In the copy, include no pictures. Reproduce the rest of the entries exactly.

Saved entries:

++++++

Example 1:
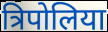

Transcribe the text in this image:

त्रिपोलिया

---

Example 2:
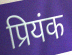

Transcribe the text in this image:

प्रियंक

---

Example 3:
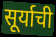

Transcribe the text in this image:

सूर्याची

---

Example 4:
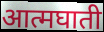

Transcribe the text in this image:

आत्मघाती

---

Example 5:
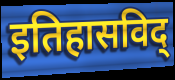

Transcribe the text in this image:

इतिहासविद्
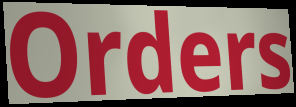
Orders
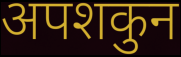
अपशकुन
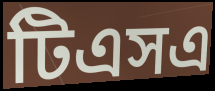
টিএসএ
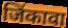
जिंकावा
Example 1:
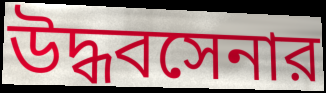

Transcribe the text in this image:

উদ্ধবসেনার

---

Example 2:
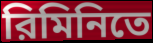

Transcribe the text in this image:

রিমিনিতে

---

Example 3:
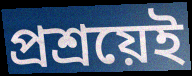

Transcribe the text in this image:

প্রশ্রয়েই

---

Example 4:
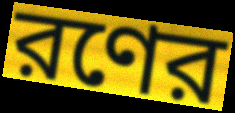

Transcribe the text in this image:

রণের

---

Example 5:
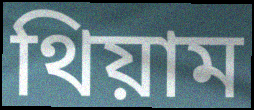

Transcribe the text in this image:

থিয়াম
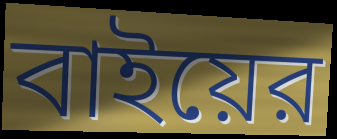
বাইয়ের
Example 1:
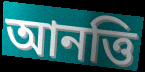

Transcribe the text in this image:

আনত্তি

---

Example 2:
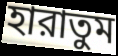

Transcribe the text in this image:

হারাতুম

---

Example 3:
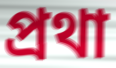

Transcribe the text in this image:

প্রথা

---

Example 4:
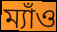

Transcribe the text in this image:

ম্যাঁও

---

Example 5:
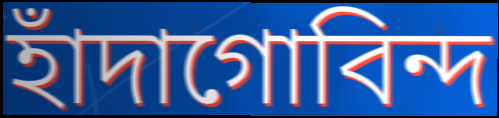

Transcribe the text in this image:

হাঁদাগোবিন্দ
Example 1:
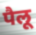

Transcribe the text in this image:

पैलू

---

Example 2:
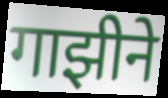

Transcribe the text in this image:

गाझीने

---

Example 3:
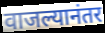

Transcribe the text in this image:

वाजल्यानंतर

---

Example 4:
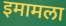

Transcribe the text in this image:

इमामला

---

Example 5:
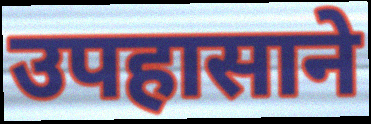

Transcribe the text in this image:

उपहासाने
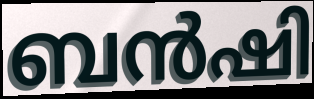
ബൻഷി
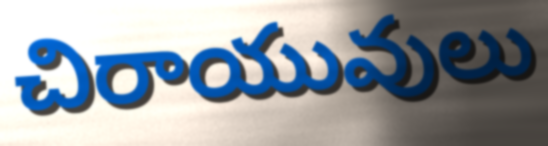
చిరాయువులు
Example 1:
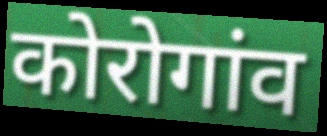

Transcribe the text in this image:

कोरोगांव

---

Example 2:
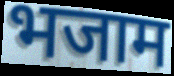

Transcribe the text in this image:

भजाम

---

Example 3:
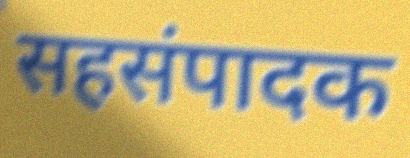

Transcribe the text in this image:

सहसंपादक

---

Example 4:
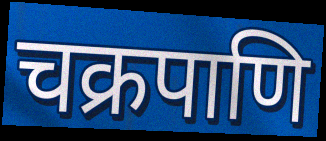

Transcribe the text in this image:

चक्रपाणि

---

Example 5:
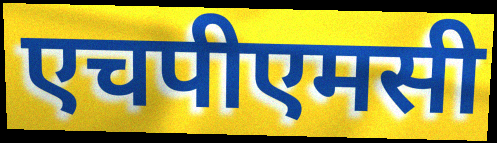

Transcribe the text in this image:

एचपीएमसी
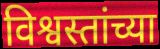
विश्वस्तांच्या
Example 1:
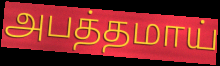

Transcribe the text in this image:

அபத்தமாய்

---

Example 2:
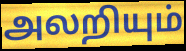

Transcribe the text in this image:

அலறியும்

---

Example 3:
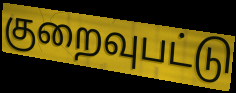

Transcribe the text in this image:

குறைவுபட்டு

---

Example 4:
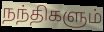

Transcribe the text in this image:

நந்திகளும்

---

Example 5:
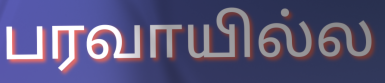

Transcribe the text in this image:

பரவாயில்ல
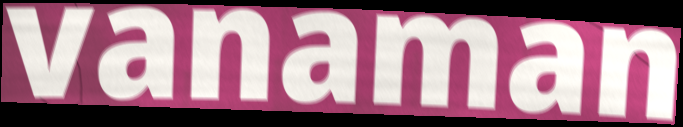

++++++

### [RESULT]
Example 1:

Transcribe the text in this image:

त्रिपोलिया

---

Example 2:

Transcribe the text in this image:

प्रियंक

---

Example 3:

Transcribe the text in this image:

सूर्याची

---

Example 4:

Transcribe the text in this image:

आत्मघाती

---

Example 5:

Transcribe the text in this image:

इतिहासविद्
Orders
अपशकुन
টিএসএ
जिंकावा
Example 1:

Transcribe the text in this image:

উদ্ধবসেনার

---

Example 2:

Transcribe the text in this image:

রিমিনিতে

---

Example 3:

Transcribe the text in this image:

প্রশ্রয়েই

---

Example 4:

Transcribe the text in this image:

রণের

---

Example 5:

Transcribe the text in this image:

থিয়াম
বাইয়ের
Example 1:

Transcribe the text in this image:

আনত্তি

---

Example 2:

Transcribe the text in this image:

হারাতুম

---

Example 3:

Transcribe the text in this image:

প্রথা

---

Example 4:

Transcribe the text in this image:

ম্যাঁও

---

Example 5:

Transcribe the text in this image:

হাঁদাগোবিন্দ
Example 1:

Transcribe the text in this image:

पैलू

---

Example 2:

Transcribe the text in this image:

गाझीने

---

Example 3:

Transcribe the text in this image:

वाजल्यानंतर

---

Example 4:

Transcribe the text in this image:

इमामला

---

Example 5:

Transcribe the text in this image:

उपहासाने
ബൻഷി
చిరాయువులు
Example 1:

Transcribe the text in this image:

कोरोगांव

---

Example 2:

Transcribe the text in this image:

भजाम

---

Example 3:

Transcribe the text in this image:

सहसंपादक

---

Example 4:

Transcribe the text in this image:

चक्रपाणि

---

Example 5:

Transcribe the text in this image:

एचपीएमसी
विश्वस्तांच्या
Example 1:

Transcribe the text in this image:

அபத்தமாய்

---

Example 2:

Transcribe the text in this image:

அலறியும்

---

Example 3:

Transcribe the text in this image:

குறைவுபட்டு

---

Example 4:

Transcribe the text in this image:

நந்திகளும்

---

Example 5:

Transcribe the text in this image:

பரவாயில்ல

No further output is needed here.